Pitt's basketball and football programs have had so much bad news lately regarding transfers that it was a bit good to hear someone is interested in potentially transferring in. Villanova sophomore shooting guard Achraf Yacoubou, disappointed with playing time (which, according to VU Hoops, decreased as the season went on), announced he was transferring from the school and has secured his release. What was interesting, though, was his list of potential landing spots:
“I’m interested in Pitt, St. Louis, Georgia Tech, Miami and UNLV.”
That's quite a list according to his text. Also not sure how telling it is, but he listed Pitt first. Got to count for something, right?
My favorite part of the story from ZagsBlog, though, was this:
“I averaged the highest 3-point percentage and field goal efficiency and was the best defensive player on the team and I also played well against Louisville and Syracuse and when I played 25 minutes I led the team in points and rebounds,” he said.
Safe to say he's not short of confidence.

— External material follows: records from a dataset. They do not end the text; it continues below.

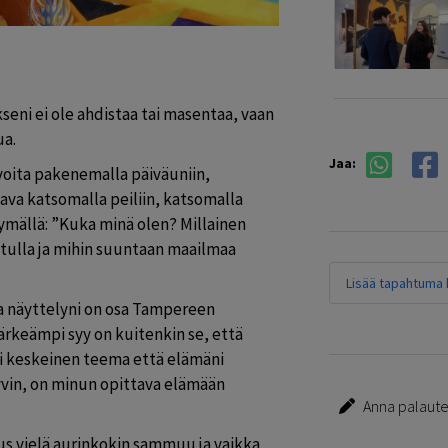
eni ei ole ahdistaa tai masentaa, vaan 
ua.
Jaa:
tavoita pakenemalla päiväuniin, 
tava katsomalla peiliin, katsomalla 
mällä: ”Kuka minä olen? Millainen 
 tulla ja mihin suuntaan maailmaa 
Lisää tapahtuma k
a näyttelyni on osa Tampereen 
ärkeämpi syy on kuitenkin se, että 
 keskeinen teema että elämäni 
hyvin, on minun opittava elämään 
Anna palautet
s vielä aurinkokin sammuu ja vaikka 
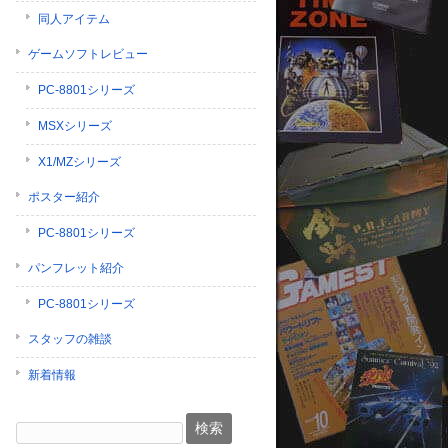
同人アイテム
ゲームソフトレビュー
PC-8801シリーズ
MSXシリーズ
X1/MZシリーズ
ポスター紹介
PC-8801シリーズ
パンフレット紹介
PC-8801シリーズ
スタッフの雑談
新着情報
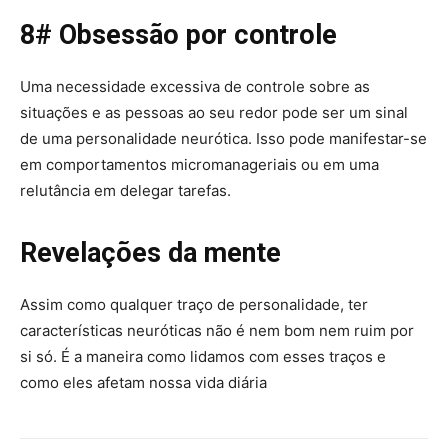
8# Obsessão por controle
Uma necessidade excessiva de controle sobre as
situações e as pessoas ao seu redor pode ser um sinal
de uma personalidade neurótica. Isso pode manifestar-se
em comportamentos micromanageriais ou em uma
relutância em delegar tarefas.
Revelações da mente
Assim como qualquer traço de personalidade, ter
características neuróticas não é nem bom nem ruim por
si só. É a maneira como lidamos com esses traços e
como eles afetam nossa vida diária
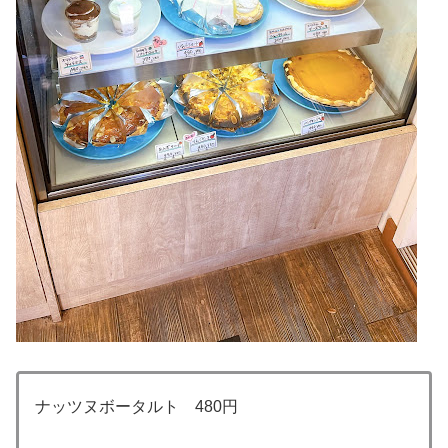
ナッツヌボータルト 480円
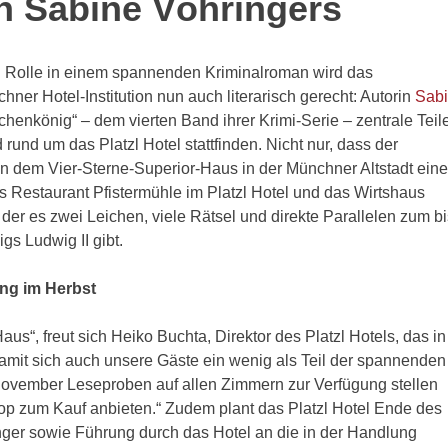
 Sabine Vöhringers
n Rolle in einem spannenden Kriminalroman wird das
hner Hotel-Institution nun auch literarisch gerecht: Autorin
Sab
henkönig“ – dem vierten Band ihrer Krimi-Serie – zentrale Teil
rund um das Platzl Hotel stattfinden. Nicht nur, dass der
n dem Vier-Sterne-Superior-Haus in der Münchner Altstadt eine
 Restaurant Pfistermühle im Platzl Hotel und das Wirtshaus
 der es zwei Leichen, viele Rätsel und direkte Parallelen zum bi
s Ludwig II gibt.
ng im Herbst
Haus“, freut sich Heiko Buchta, Direktor des Platzl Hotels, das in
amit sich auch unsere Gäste ein wenig als Teil der spannenden
ovember Leseproben auf allen Zimmern zur Verfügung stellen
p zum Kauf anbieten.“ Zudem plant das Platzl Hotel Ende des
nger sowie Führung durch das Hotel an die in der Handlung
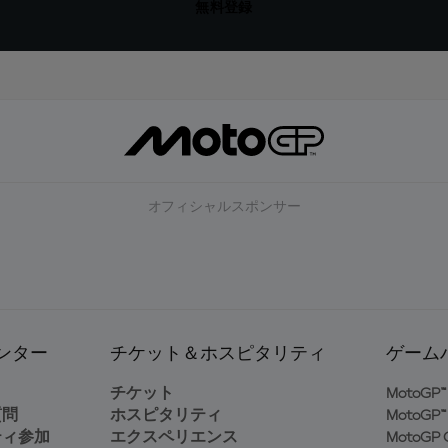
無料登録
オフィシャルスポンサー
ンター
チケット＆ホスピタリティ
ゲーム
ト
チケット
MotoGP™ 
質問
ホスピタリティ
MotoGP™ 
ティ参加
エクスペリエンス
MotoGP G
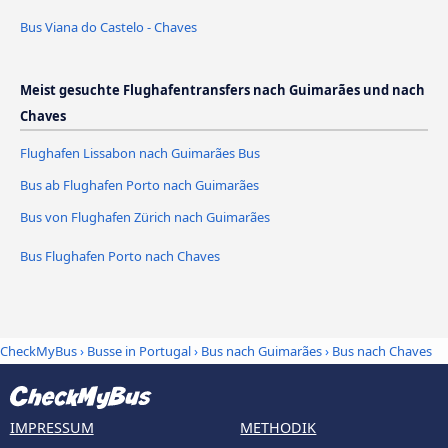
Bus Viana do Castelo - Chaves
Meist gesuchte Flughafentransfers nach Guimarães und nach
Chaves
Flughafen Lissabon nach Guimarães Bus
Bus ab Flughafen Porto nach Guimarães
Bus von Flughafen Zürich nach Guimarães
Bus Flughafen Porto nach Chaves
CheckMyBus
›
Busse in Portugal
›
Bus nach Guimarães
›
Bus nach Chaves
IMPRESSUM
METHODIK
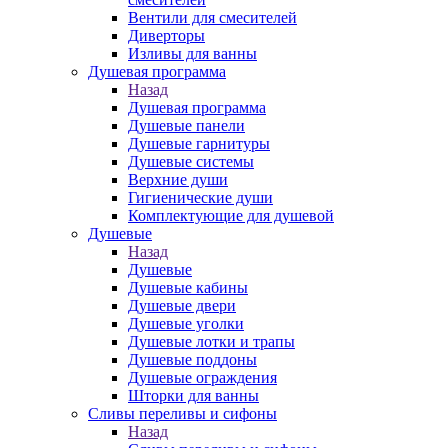
Вентили для смесителей
Диверторы
Изливы для ванны
Душевая программа
Назад
Душевая программа
Душевые панели
Душевые гарнитуры
Душевые системы
Верхние души
Гигиенические души
Комплектующие для душевой
Душевые
Назад
Душевые
Душевые кабины
Душевые двери
Душевые уголки
Душевые лотки и трапы
Душевые поддоны
Душевые ограждения
Шторки для ванны
Сливы переливы и сифоны
Назад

One thing that should be pointed out is that if Pitt were still in the Big East, the Panthers wouldn't have landed him. Playing in the same conference with Nova, the Wildcats likely would have blocked him from going to a Big East team.
For him to list those schools, I presume he's found out that they have some interest. I'm just wondering how much, though. Pitt is after shooting guard Jon Severe for the 2013 class. For 2014, they're chasing Khadeen Carrington. If Yacoubou commits, it will be interesting to see how much that affects the other pursuits. My guess? Not much.
Don't forget, he'd need to sit out a year. Severe is needed for the 2013-14 season to fill one of the many empty slots this fall. And Carrington's stock is improving by the day. Hard to see Pitt losing interest in him.
Yacoubou was a three-star recruit and has been solid, but not a star for Villanova. He improved his shooting percentage from 33% to 42% and three-point percentage from 26% to 39% this season. Yacoubou also averaged 2.6 rebounds per game in only 12 minutes, which would equate to about eight per game over 36 minutes.